====== DATA SECTION

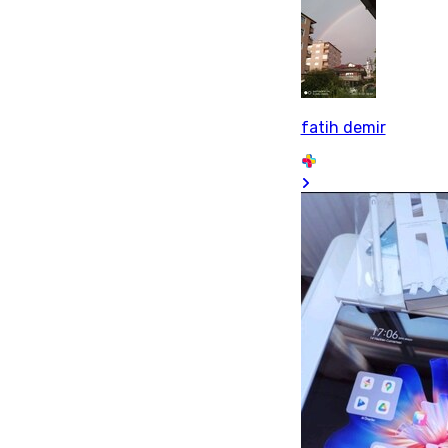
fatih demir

============
====== DATA SECTION

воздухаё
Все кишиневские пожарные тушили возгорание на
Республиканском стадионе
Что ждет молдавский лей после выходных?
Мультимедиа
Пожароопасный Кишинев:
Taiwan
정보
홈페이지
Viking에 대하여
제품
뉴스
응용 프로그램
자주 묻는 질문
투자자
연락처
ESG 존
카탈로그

============

> _ACTION ITEM_
Count the lines in the items above that contain the word "молдавский", and give only that number.

> _RESPONSE_
1